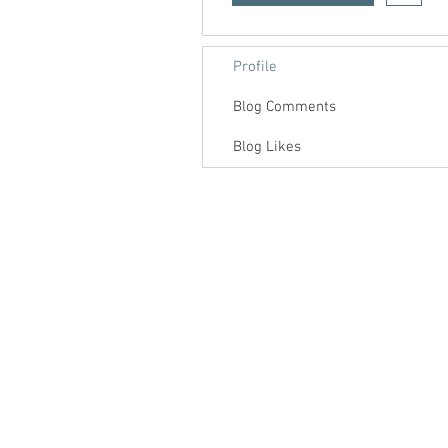
Profile
Blog Comments
Blog Likes
Contact us
About us
Blog
Press
Terms & Conditions
Privacy Policy
Groups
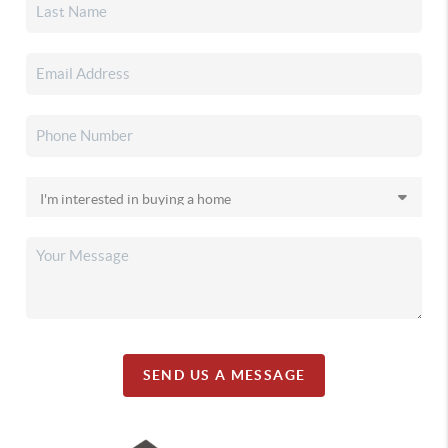
SEND US A MESSAGE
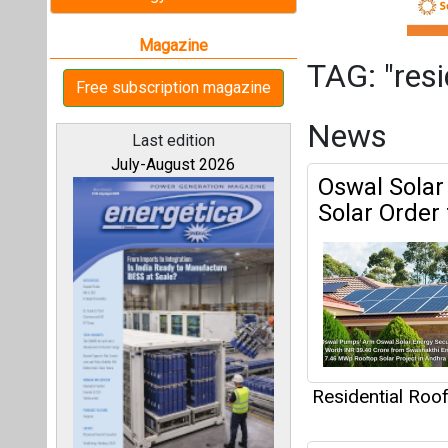
Residential Roo
REconnect S
All magazines
Challenges,
Markets
Our bloggers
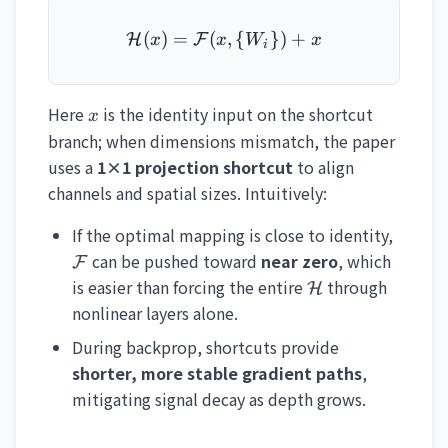
(
)
=
(
\mathcal{H}(x) = \mathc
,
{
})
+
H
F
x
x
W
x
i
x
Here
is the identity input on the shortcut
x
branch; when dimensions mismatch, the paper
uses a
1×1 projection shortcut
to align
channels and spatial sizes. Intuitively:
\math
If the optimal mapping is close to identity,
can be pushed toward
near zero
, which
F
\mathcal{H}
is easier than forcing the entire
through
H
nonlinear layers alone.
During backprop, shortcuts provide
shorter, more stable gradient paths
,
mitigating signal decay as depth grows.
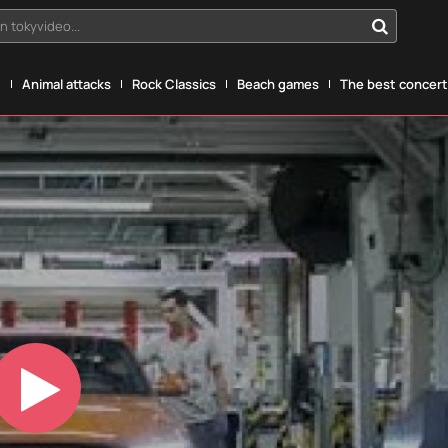
n tokyvideo...
g
Animal attacks
Rock Classics
Beach games
The best concerts
Play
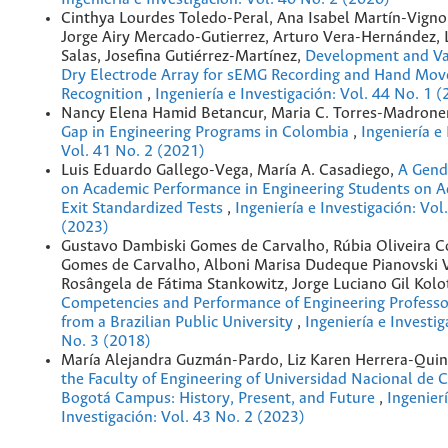
Cinthya Lourdes Toledo-Peral, Ana Isabel Martín-Vign
Jorge Airy Mercado-Gutierrez, Arturo Vera-Hernández, 
Salas, Josefina Gutiérrez-Martínez,
Development and Val
Dry Electrode Array for sEMG Recording and Hand Mo
Recognition
,
Ingeniería e Investigación: Vol. 44 No. 1 
Nancy Elena Hamid Betancur, Maria C. Torres-Madrone
Gap in Engineering Programs in Colombia
,
Ingeniería e
Vol. 41 No. 2 (2021)
Luis Eduardo Gallego-Vega, María A. Casadiego,
A Gend
on Academic Performance in Engineering Students on 
Exit Standardized Tests
,
Ingeniería e Investigación: Vol
(2023)
Gustavo Dambiski Gomes de Carvalho, Rúbia Oliveira Co
Gomes de Carvalho, Alboni Marisa Dudeque Pianovski V
Rosângela de Fátima Stankowitz, Jorge Luciano Gil Kolo
Competencies and Performance of Engineering Professo
from a Brazilian Public University
,
Ingeniería e Investig
No. 3 (2018)
María Alejandra Guzmán-Pardo, Liz Karen Herrera-Quin
the Faculty of Engineering of Universidad Nacional de 
Bogotá Campus: History, Present, and Future
,
Ingenierí
Investigación: Vol. 43 No. 2 (2023)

************

• _WHAT YOU SHOULD DO_
Give every entry again word for word; no images belong in the copy.

• _RESPONSE BOX_
Profile
Blog Comments
Blog Likes
Contact us
About us
Blog
Press
Terms & Conditions
Privacy Policy
Groups
SEND US A MESSAGE
Residential Roo
REconnect S
All magazines
Challenges,
Markets
Our bloggers
(
)
=
(
\mathcal{H}(x) = \mathc
,
{
})
+
H
F
x
x
W
x
i
x
Here
is the identity input on the shortcut
x
branch; when dimensions mismatch, the paper
uses a
1×1 projection shortcut
to align
channels and spatial sizes. Intuitively:
\math
If the optimal mapping is close to identity,
can be pushed toward
near zero
, which
F
\mathcal{H}
is easier than forcing the entire
through
H
nonlinear layers alone.
During backprop, shortcuts provide
shorter, more stable gradient paths
,
mitigating signal decay as depth grows.
n tokyvideo...
g
Animal attacks
Rock Classics
Beach games
The best concerts
Play
Cinthya Lourdes Toledo-Peral, Ana Isabel Martín-Vign
Jorge Airy Mercado-Gutierrez, Arturo Vera-Hernández, 
Salas, Josefina Gutiérrez-Martínez,
Development and Val
Dry Electrode Array for sEMG Recording and Hand Mo
Recognition
,
Ingeniería e Investigación: Vol. 44 No. 1 
Nancy Elena Hamid Betancur, Maria C. Torres-Madrone
Gap in Engineering Programs in Colombia
,
Ingeniería e
Vol. 41 No. 2 (2021)
Luis Eduardo Gallego-Vega, María A. Casadiego,
A Gend
on Academic Performance in Engineering Students on 
Exit Standardized Tests
,
Ingeniería e Investigación: Vol
(2023)
Gustavo Dambiski Gomes de Carvalho, Rúbia Oliveira Co
Gomes de Carvalho, Alboni Marisa Dudeque Pianovski V
Rosângela de Fátima Stankowitz, Jorge Luciano Gil Kolo
Competencies and Performance of Engineering Professo
from a Brazilian Public University
,
Ingeniería e Investig
No. 3 (2018)
María Alejandra Guzmán-Pardo, Liz Karen Herrera-Quin
the Faculty of Engineering of Universidad Nacional de 
Bogotá Campus: History, Present, and Future
,
Ingenierí
Investigación: Vol. 43 No. 2 (2023)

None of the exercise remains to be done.